The evaluation of the role of different sources of uncertainty in regional climate projections is one of the main goals of CORDEX. In particular, uncertainties arising from the different formulation of current Regional Climate Models (RCMs) are assessed by using an ensemble of simulations from different models. However, this approach makes difficult to determine which parts of the formulation are contributing the most to the uncertainty.

In this work, this uncertainty is explored within Euro-CORDEX by means of a single model run under different configuration. The Weather Research and Forecasting (WRF) model was used to produce an ensemble of 9 different configurations. These included not only physical parameterizations, but also other options. We isolated the effect of parameterizations by simulating a single year (2001) with all members, but changing only the physical schemes. We found that the differences among the Euro-CORDEX WRF members are mainly due to the selection of physical parameterizations.

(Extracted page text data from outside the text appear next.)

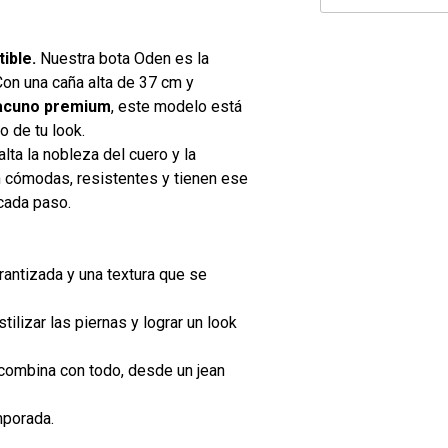
ible.
Nuestra bota Oden es la
Con una caña alta de 37 cm y
acuno premium
, este modelo está
o de tu look.
lta la nobleza del cuero y la
n cómodas, resistentes y tienen ese
cada paso.
rantizada y una textura que se
stilizar las piernas y lograr un look
combina con todo, desde un jean
mporada.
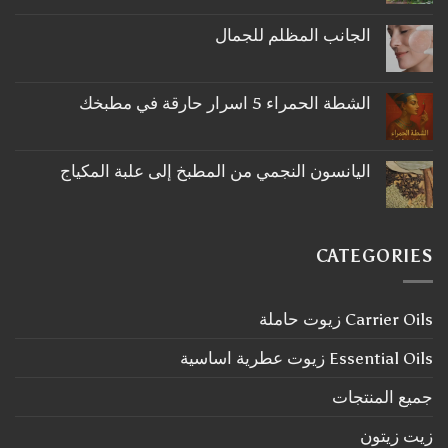
توجد
تعليقات
على
الجانب المظلم للجمال
ما
لا
لا
توجد
تعرفه
تعليقات
عن
على
اكليل
الشطة الحمراء 5 اسرار حارقة في مطبخك
الجانب
الجبل
لا
المظلم
توجد
للجمال
تعليقات
على
اليانسون النجمي من المطبخ إلى علبة المكياج
الشطة
لا
الحمراء
توجد
5
تعليقات
اسرار
على
حارقة
اليانسون
في
CATEGORIES
النجمي
مطبخك
من
المطبخ
إلى
Carrier Oils زيوت حاملة
علبة
المكياج
Essential Oils زيوت عطرية اساسية
جميع المنتجات
زيت زيتون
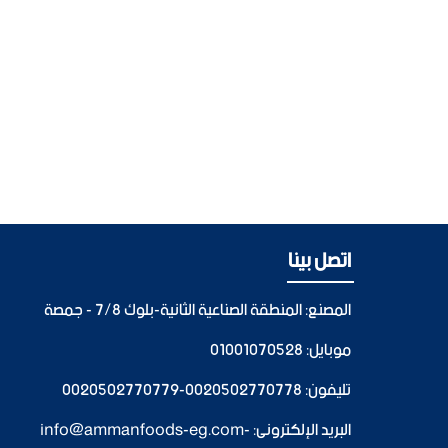
اتصل بينا
المصنع: المنطقة الصناعية الثانية-بلوك 7/8 - جمصة
موبايل:
01001070528
تليفون:
0020502770778
-
0020502770779
البريد الإلكترونى:
-
info@ammanfoods-eg.com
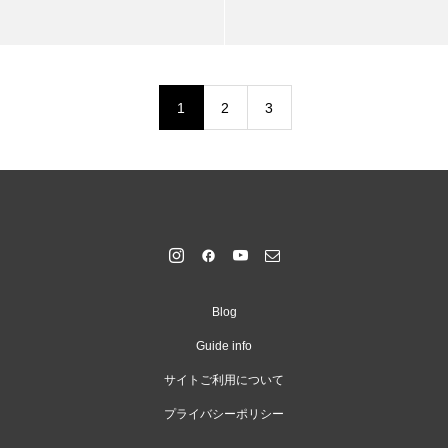
1
2
3
Blog
Guide info
サイトご利用について
プライバシーポリシー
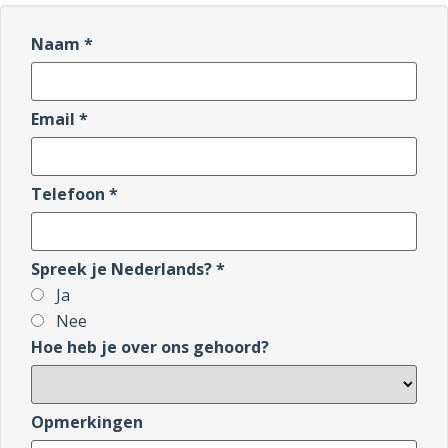
Naam *
Email *
Telefoon *
Spreek je Nederlands? *
Ja
Nee
Hoe heb je over ons gehoord?
Opmerkingen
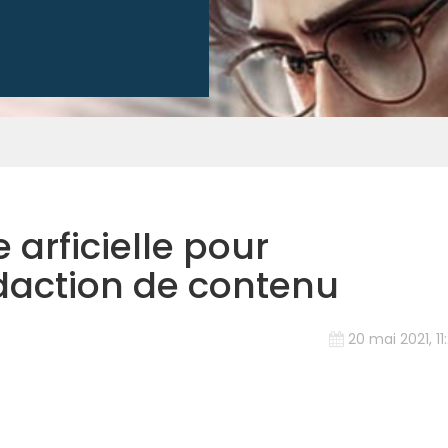
e arficielle pour
daction de contenu
20 mai 2021, 11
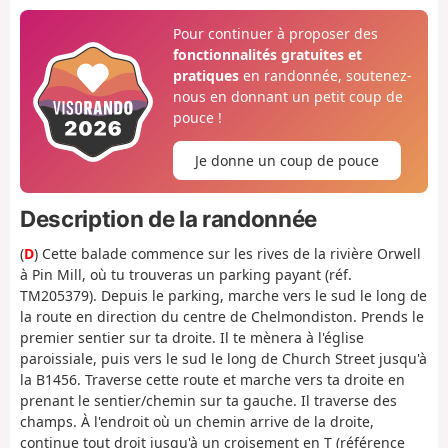
Pour continuer à proposer des
fonctionnalités gratuites et
pratiques
en randonnée, soutenez-
nous en donnant un petit coup de
pouce !
Je donne un coup de pouce
Description de la randonnée
(
D
) Cette balade commence sur les rives de la rivière Orwell
à Pin Mill, où tu trouveras un parking payant (réf.
TM205379). Depuis le parking, marche vers le sud le long de
la route en direction du centre de Chelmondiston. Prends le
premier sentier sur ta droite. Il te mènera à l'église
paroissiale, puis vers le sud le long de Church Street jusqu'à
la B1456. Traverse cette route et marche vers ta droite en
prenant le sentier/chemin sur ta gauche. Il traverse des
champs. À l'endroit où un chemin arrive de la droite,
continue tout droit jusqu'à un croisement en T (référence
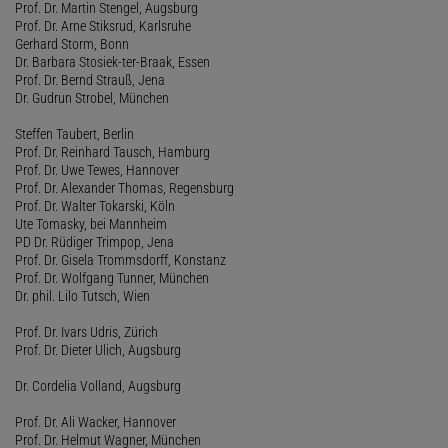
Prof. Dr. Martin Stengel, Augsburg
Prof. Dr. Arne Stiksrud, Karlsruhe
Gerhard Storm, Bonn
Dr. Barbara Stosiek-ter-Braak, Essen
Prof. Dr. Bernd Strauß, Jena
Dr. Gudrun Strobel, München
Steffen Taubert, Berlin
Prof. Dr. Reinhard Tausch, Hamburg
Prof. Dr. Uwe Tewes, Hannover
Prof. Dr. Alexander Thomas, Regensburg
Prof. Dr. Walter Tokarski, Köln
Ute Tomasky, bei Mannheim
PD Dr. Rüdiger Trimpop, Jena
Prof. Dr. Gisela Trommsdorff, Konstanz
Prof. Dr. Wolfgang Tunner, München
Dr. phil. Lilo Tutsch, Wien
Prof. Dr. Ivars Udris, Zürich
Prof. Dr. Dieter Ulich, Augsburg
Dr. Cordelia Volland, Augsburg
Prof. Dr. Ali Wacker, Hannover
Prof. Dr. Helmut Wagner, München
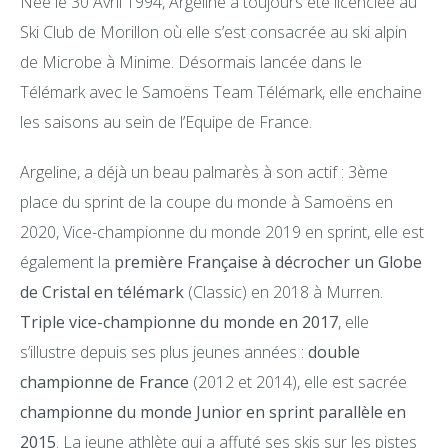
Née le 30 Avril 1994, Argeline a toujours été licenciée au
Ski Club de Morillon où elle s’est consacrée au ski alpin
de Microbe à Minime. Désormais lancée dans le
Télémark avec le Samoëns Team Télémark, elle enchaine
les saisons au sein de l’Equipe de France.
Argeline, a déjà un beau palmarès à son actif : 3ème
place du sprint de la coupe du monde à Samoëns en
2020, Vice-championne du monde 2019 en sprint, elle est
également la
première Française à décrocher un Globe
de Cristal en télémark
(Classic) en 2018 à Murren.
Triple vice-championne du monde en 2017
, elle
s’illustre depuis ses plus jeunes années :
double
championne de France
(2012 et 2014), elle est sacrée
championne du monde Junior en sprint parallèle en
2015
. La jeune athlète qui a affuté ses skis sur les pistes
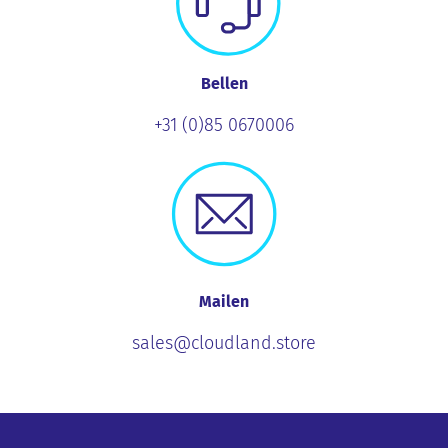
Bellen
+31 (0)85 0670006
Mailen
sales@cloudland.store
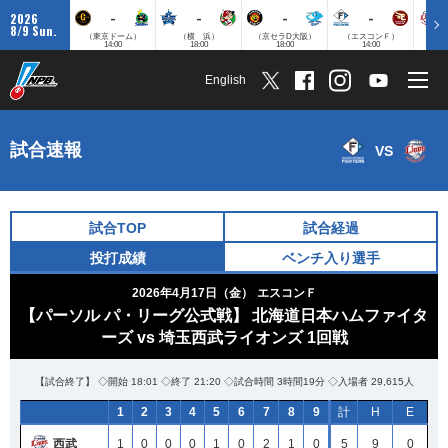
-
-
-
-
2026
8/9 Sun.
（東京ドーム）
（横 浜）
（京セラD大阪）
（エスコンＦ）
（
14:00
18:00
18:00
14:00
English
試合速報
VS
試合TOP
試合経過
投打成績
ベンチ入り選手
2026年4月17日（金）
エスコンＦ
【パーソル パ・リーグ公式戦】 北海道日本ハムファイタ
ーズ vs 埼玉西武ライオンズ 1回戦
【試合終了】 ◇開始 18:01 ◇終了 21:20 ◇試合時間 3時間19分 ◇入場者 29,615人
1
2
3
4
5
6
7
8
9
計
H
E
西武
1
0
0
0
1
0
2
1
0
5
9
0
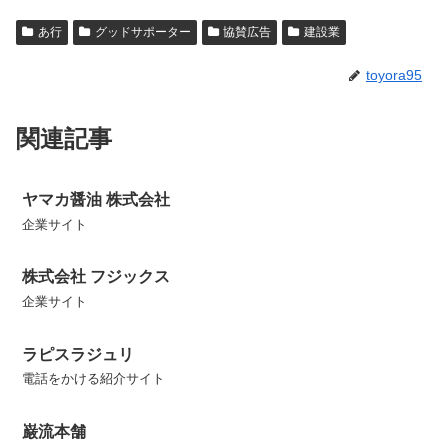
あ行
グッドサポーター
協賛広告
建設業
toyora95
関連記事
ヤマカ醤油 株式会社
企業サイト
株式会社 フジックス
企業サイト
ラピスラジュリ
電話をかける紹介サイト
巌流本舗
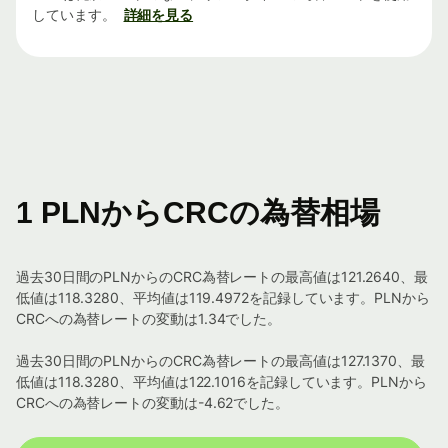
しています。
詳細を見る
1 PLNからCRCの為替相場
過去30日間のPLNからのCRC為替レートの最高値は121.2640、最
低値は118.3280、平均値は119.4972を記録しています。PLNから
CRCへの為替レートの変動は1.34でした。
過去30日間のPLNからのCRC為替レートの最高値は127.1370、最
低値は118.3280、平均値は122.1016を記録しています。PLNから
CRCへの為替レートの変動は-4.62でした。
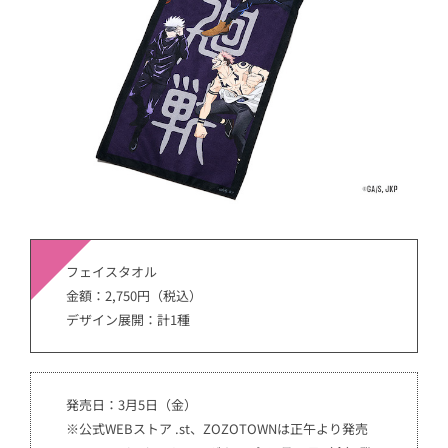
フェイスタオル
金額：2,750円（税込）
デザイン展開：計1種
発売日：3月5日（金）
※公式WEBストア .st、ZOZOTOWNは正午より発売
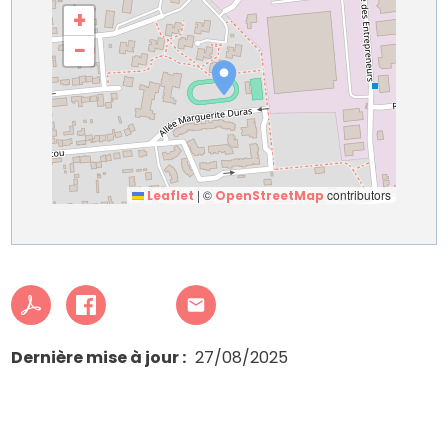
+
−
|
©
contributors
Leaflet
OpenStreetMap
Dernière mise à jour
27/08/2025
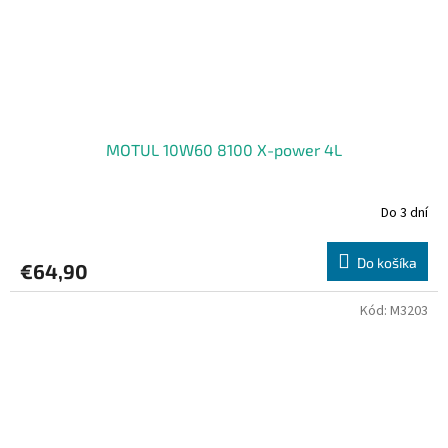
MOTUL 10W60 8100 X-power 4L
Do 3 dní
Do košíka
€64,90
Kód:
M3203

The study focuses not only in temperature and precipitation, but also on other important variables such as soil moisture, cloud cover and turbulent fluxes. The largest sensitivity corresponds to the cumulus scheme, and occurs during summer. This sensitivity is amplified by a feedback between cloud cover and soil moisture.

Furthermore, another ensemble containing more than 200 different configurations was created to explore the extreme heat event of 2003. We found that only few physics combinations could reach the highest temperatures. Much of the variation is again due to the cumulus schemes, but also a large sensitivity is found to the choice of the radiation schemes, especially during the warmest days.